Task directions:
Look through the entries below and say how many lines contain the string "Gentas". Give the number only.
*** Data records
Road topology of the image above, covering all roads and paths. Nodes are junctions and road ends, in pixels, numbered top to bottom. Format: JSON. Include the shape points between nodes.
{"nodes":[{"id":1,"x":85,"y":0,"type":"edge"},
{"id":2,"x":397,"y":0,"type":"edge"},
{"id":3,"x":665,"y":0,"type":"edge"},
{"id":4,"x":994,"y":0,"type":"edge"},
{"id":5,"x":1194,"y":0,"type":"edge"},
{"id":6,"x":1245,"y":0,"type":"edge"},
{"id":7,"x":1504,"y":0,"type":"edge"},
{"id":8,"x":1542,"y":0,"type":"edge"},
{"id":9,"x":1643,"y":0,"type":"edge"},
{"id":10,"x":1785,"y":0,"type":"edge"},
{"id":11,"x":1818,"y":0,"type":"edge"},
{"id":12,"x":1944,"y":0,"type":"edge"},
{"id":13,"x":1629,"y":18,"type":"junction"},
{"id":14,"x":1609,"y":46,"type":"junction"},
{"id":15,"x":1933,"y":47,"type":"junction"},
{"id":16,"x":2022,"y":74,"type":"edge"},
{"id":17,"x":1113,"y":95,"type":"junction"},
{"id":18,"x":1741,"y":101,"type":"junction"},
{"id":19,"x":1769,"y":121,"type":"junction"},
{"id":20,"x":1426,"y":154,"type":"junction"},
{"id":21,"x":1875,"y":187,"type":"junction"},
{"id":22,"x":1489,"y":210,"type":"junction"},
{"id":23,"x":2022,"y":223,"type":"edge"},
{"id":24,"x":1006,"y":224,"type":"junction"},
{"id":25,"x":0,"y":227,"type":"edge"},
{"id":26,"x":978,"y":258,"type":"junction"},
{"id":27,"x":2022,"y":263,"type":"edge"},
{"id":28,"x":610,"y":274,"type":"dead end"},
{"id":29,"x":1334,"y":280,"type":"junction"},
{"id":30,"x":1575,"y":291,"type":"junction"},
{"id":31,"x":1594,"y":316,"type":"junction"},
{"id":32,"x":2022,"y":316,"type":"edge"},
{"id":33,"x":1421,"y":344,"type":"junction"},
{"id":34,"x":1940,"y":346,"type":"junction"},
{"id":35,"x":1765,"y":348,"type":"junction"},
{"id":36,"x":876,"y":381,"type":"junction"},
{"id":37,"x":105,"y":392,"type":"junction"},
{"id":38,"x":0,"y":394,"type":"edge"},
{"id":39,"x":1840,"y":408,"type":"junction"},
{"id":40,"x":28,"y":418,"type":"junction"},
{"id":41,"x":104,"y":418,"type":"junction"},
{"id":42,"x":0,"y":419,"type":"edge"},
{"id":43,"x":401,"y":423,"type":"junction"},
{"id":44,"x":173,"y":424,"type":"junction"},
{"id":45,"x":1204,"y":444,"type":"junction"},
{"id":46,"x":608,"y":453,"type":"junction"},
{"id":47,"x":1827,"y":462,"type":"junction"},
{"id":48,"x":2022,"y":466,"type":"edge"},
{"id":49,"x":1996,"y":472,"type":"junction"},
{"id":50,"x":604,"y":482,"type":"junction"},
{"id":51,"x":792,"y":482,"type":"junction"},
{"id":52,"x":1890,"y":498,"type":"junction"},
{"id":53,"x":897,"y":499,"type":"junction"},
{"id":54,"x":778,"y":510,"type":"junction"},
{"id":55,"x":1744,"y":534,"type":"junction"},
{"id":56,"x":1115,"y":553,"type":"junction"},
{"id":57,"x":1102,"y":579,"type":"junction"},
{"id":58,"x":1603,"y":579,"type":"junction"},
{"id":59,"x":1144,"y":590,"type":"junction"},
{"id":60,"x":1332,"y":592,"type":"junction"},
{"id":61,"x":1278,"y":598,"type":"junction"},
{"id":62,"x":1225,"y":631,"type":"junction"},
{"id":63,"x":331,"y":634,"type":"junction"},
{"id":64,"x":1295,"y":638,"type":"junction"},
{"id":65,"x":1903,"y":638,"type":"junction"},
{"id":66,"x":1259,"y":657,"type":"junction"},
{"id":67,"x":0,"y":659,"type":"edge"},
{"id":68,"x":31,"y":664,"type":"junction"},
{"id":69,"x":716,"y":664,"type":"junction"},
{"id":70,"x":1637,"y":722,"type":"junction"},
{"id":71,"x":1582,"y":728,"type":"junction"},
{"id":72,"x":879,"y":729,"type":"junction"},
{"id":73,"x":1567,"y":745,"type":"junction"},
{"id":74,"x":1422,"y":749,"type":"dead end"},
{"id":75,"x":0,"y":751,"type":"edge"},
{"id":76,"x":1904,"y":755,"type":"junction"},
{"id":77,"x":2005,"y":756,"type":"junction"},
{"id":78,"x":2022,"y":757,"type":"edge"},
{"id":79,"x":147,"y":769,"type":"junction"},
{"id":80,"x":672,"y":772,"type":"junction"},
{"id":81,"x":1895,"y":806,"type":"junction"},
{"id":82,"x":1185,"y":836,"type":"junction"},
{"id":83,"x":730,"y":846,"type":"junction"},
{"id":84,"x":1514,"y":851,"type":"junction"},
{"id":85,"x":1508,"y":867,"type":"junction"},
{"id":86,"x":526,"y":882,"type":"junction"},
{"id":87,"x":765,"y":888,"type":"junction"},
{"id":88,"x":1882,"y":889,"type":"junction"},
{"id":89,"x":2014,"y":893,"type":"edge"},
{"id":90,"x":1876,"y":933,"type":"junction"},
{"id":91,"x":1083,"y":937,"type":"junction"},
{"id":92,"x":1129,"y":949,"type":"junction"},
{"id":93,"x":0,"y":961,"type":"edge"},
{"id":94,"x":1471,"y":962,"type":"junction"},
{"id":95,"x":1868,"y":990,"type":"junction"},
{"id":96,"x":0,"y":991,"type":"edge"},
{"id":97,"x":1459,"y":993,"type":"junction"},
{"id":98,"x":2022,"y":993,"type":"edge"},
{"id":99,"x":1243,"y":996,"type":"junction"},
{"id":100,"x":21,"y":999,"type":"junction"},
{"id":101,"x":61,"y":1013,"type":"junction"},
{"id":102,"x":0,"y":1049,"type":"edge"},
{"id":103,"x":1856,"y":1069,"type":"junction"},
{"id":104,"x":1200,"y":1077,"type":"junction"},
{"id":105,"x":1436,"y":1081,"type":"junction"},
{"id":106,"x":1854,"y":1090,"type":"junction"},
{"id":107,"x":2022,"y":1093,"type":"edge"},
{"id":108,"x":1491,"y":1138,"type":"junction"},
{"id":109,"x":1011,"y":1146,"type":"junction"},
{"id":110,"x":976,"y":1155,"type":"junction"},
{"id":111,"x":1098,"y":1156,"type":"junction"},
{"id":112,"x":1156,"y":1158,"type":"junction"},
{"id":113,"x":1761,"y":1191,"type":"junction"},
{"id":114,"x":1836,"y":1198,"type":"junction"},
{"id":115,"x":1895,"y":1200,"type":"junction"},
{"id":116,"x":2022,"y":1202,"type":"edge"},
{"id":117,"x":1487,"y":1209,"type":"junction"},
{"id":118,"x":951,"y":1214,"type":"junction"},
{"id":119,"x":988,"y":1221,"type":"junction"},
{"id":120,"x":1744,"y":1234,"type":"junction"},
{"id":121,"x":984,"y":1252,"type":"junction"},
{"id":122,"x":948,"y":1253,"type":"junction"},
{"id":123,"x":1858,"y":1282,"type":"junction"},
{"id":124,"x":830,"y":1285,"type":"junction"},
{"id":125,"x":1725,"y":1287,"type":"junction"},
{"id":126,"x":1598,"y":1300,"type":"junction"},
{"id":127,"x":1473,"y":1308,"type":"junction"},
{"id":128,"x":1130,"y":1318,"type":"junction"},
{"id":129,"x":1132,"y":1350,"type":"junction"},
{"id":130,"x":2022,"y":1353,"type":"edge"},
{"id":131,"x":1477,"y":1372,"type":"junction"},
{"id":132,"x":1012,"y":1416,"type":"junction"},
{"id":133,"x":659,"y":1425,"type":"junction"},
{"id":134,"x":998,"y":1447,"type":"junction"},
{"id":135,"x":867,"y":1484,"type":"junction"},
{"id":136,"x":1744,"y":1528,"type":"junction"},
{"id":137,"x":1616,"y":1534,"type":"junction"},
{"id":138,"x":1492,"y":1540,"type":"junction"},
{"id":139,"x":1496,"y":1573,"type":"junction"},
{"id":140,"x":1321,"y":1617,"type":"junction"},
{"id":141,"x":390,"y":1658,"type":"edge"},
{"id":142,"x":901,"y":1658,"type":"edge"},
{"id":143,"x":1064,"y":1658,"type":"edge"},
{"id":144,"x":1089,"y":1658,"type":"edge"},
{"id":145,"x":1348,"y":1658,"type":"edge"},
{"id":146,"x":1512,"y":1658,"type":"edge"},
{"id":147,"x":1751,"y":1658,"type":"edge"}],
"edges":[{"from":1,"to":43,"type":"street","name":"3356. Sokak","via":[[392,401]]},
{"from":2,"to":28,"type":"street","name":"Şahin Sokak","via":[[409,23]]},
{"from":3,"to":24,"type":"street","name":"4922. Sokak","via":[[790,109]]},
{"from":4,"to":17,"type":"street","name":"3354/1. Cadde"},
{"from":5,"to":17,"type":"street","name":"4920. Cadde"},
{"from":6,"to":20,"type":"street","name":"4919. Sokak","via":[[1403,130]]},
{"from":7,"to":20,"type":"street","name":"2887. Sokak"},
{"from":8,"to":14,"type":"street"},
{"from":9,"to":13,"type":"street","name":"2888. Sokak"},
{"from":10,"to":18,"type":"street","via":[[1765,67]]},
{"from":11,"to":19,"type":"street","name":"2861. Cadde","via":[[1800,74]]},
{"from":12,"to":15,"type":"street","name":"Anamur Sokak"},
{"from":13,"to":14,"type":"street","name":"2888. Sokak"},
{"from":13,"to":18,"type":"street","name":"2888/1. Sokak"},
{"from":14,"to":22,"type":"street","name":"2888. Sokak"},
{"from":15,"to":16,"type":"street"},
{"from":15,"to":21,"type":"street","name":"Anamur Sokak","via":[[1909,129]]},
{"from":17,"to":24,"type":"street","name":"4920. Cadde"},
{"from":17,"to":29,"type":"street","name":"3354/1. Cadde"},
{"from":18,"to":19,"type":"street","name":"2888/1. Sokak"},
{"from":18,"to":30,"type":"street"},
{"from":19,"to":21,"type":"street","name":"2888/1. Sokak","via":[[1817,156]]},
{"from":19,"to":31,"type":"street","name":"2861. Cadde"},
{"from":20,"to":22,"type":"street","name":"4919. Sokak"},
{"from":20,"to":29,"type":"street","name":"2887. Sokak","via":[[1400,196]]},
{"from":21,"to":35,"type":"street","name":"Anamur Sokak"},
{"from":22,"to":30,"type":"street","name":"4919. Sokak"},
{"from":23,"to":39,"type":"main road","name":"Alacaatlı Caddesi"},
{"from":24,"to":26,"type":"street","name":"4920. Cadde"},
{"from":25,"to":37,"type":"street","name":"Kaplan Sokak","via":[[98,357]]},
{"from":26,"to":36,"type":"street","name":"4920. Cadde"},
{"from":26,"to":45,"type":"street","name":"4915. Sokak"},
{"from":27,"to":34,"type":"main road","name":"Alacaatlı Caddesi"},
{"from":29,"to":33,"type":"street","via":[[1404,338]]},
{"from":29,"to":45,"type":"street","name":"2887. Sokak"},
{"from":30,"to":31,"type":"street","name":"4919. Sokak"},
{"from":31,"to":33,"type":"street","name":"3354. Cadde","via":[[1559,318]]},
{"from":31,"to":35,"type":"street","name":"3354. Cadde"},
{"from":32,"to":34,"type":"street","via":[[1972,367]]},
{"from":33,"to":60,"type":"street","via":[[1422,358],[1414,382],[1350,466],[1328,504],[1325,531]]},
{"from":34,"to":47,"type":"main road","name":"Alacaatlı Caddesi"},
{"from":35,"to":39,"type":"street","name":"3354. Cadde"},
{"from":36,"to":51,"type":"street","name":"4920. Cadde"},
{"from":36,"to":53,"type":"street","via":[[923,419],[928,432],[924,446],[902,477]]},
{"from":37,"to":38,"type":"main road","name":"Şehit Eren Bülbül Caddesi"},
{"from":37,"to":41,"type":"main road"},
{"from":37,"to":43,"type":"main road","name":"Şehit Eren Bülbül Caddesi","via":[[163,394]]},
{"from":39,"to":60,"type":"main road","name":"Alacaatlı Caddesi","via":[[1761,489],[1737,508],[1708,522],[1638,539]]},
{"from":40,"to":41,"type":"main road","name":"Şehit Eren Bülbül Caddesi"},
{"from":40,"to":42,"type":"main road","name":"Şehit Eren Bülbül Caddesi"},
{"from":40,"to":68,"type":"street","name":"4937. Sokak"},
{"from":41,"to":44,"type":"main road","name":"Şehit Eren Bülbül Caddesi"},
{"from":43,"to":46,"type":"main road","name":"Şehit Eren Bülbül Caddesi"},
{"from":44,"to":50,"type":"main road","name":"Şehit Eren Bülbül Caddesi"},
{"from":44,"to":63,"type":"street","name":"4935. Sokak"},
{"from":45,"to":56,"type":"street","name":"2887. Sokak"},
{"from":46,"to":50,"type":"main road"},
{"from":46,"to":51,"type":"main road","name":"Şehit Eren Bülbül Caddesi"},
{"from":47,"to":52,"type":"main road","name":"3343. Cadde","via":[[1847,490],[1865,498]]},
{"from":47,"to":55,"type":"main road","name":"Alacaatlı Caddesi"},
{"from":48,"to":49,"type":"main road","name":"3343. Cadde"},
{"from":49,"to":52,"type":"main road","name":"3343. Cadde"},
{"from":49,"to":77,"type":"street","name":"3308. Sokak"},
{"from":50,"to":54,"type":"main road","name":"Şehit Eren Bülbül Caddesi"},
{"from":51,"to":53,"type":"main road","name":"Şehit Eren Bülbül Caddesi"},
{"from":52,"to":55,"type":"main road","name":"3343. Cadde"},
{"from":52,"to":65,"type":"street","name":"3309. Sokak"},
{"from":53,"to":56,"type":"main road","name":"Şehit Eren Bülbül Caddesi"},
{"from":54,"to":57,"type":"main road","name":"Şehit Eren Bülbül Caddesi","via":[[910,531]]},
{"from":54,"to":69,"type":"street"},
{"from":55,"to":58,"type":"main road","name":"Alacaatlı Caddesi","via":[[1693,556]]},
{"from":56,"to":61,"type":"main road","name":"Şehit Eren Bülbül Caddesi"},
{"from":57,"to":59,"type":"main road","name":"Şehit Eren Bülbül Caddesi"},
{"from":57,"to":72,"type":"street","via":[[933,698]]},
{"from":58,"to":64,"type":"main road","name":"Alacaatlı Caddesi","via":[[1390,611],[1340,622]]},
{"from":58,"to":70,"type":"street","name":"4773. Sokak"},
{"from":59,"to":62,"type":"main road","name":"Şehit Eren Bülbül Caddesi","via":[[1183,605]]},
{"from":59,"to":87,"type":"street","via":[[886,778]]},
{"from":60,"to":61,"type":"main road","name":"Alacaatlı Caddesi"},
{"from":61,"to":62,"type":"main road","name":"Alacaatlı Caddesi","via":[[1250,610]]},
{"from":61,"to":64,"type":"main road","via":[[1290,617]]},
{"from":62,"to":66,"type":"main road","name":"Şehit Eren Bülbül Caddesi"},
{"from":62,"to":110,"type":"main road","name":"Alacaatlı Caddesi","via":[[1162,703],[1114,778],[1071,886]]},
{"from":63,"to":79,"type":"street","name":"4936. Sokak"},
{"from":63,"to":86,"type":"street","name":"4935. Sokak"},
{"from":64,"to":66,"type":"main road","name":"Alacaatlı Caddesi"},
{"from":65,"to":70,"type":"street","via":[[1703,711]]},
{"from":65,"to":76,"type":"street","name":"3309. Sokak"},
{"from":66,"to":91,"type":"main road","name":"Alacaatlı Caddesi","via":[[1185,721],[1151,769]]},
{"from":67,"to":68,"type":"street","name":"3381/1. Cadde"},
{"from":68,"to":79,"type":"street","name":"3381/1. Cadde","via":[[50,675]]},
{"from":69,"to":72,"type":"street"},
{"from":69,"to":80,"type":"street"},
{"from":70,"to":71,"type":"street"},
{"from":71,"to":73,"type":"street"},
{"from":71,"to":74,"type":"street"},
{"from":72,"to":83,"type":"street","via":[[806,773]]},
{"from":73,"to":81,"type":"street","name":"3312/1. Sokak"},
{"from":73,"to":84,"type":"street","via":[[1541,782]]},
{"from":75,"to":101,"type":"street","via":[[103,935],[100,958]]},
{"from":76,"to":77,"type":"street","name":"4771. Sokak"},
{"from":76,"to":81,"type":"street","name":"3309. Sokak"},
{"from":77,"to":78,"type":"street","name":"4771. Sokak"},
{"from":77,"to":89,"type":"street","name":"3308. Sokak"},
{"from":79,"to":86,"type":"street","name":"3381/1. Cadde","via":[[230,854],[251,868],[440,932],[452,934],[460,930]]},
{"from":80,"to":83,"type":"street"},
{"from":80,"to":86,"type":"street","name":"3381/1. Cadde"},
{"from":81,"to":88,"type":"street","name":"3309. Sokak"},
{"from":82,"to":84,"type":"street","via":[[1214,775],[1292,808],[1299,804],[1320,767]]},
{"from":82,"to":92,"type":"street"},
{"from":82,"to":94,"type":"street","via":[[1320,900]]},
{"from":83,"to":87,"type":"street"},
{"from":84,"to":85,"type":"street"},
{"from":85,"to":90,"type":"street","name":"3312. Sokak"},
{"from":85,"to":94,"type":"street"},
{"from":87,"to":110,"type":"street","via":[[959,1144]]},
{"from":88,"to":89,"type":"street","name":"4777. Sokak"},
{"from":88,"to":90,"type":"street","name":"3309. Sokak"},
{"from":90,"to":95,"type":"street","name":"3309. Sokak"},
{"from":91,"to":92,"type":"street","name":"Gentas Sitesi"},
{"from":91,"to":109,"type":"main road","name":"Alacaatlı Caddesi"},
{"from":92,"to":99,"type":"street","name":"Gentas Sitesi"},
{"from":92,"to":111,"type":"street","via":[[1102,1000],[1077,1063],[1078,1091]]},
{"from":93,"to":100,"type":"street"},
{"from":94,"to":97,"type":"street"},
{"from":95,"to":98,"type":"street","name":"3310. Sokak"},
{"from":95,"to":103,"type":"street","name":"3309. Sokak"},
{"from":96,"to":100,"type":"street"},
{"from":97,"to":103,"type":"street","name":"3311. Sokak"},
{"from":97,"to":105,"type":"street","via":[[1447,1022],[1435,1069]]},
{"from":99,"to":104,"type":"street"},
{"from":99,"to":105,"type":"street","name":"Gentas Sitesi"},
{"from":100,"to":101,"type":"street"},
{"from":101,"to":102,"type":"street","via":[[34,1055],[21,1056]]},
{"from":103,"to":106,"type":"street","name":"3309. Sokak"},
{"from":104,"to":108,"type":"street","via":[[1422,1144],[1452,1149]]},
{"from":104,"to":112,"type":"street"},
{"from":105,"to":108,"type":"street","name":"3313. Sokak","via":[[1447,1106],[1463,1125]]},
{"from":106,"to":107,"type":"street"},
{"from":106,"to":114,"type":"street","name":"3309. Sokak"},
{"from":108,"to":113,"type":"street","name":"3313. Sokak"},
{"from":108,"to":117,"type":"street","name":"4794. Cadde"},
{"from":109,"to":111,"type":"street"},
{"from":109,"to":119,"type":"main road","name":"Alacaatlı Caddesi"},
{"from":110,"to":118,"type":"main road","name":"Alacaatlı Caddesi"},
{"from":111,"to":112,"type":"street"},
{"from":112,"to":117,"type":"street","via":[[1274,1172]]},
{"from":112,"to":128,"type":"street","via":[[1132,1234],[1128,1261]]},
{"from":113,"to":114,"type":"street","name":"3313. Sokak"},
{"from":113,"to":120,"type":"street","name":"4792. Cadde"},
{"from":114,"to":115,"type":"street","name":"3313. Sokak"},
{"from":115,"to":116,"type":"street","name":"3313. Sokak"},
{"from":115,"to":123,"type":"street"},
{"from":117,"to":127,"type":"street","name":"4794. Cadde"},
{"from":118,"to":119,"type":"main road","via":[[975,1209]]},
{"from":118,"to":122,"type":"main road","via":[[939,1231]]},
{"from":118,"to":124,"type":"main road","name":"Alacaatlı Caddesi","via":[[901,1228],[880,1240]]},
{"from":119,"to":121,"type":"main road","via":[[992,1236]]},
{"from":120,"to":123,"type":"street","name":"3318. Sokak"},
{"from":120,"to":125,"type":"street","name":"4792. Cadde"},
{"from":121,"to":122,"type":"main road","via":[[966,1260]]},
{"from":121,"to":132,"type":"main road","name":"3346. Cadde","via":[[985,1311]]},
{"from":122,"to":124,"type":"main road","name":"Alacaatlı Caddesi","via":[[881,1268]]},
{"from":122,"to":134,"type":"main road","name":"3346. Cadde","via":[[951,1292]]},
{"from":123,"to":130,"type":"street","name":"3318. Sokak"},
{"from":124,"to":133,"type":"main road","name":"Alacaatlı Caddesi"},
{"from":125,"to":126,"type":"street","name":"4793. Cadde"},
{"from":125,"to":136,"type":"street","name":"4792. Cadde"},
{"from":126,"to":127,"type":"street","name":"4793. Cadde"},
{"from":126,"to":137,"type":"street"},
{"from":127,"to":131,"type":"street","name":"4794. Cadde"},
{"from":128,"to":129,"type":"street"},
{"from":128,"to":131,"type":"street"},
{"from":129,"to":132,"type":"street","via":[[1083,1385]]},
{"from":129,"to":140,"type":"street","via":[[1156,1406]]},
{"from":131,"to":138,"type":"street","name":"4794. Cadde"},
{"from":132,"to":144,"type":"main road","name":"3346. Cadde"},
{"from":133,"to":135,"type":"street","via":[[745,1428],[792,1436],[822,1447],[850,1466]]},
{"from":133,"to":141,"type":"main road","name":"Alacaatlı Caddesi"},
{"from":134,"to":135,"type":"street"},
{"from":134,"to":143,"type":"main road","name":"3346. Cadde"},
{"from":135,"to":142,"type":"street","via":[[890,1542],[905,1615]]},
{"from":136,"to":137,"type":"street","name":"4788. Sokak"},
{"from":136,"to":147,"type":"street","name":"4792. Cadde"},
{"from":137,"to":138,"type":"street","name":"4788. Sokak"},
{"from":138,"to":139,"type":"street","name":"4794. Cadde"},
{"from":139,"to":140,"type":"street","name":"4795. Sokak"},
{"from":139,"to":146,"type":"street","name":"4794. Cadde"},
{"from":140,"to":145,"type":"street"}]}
******
Answer to the problem:
3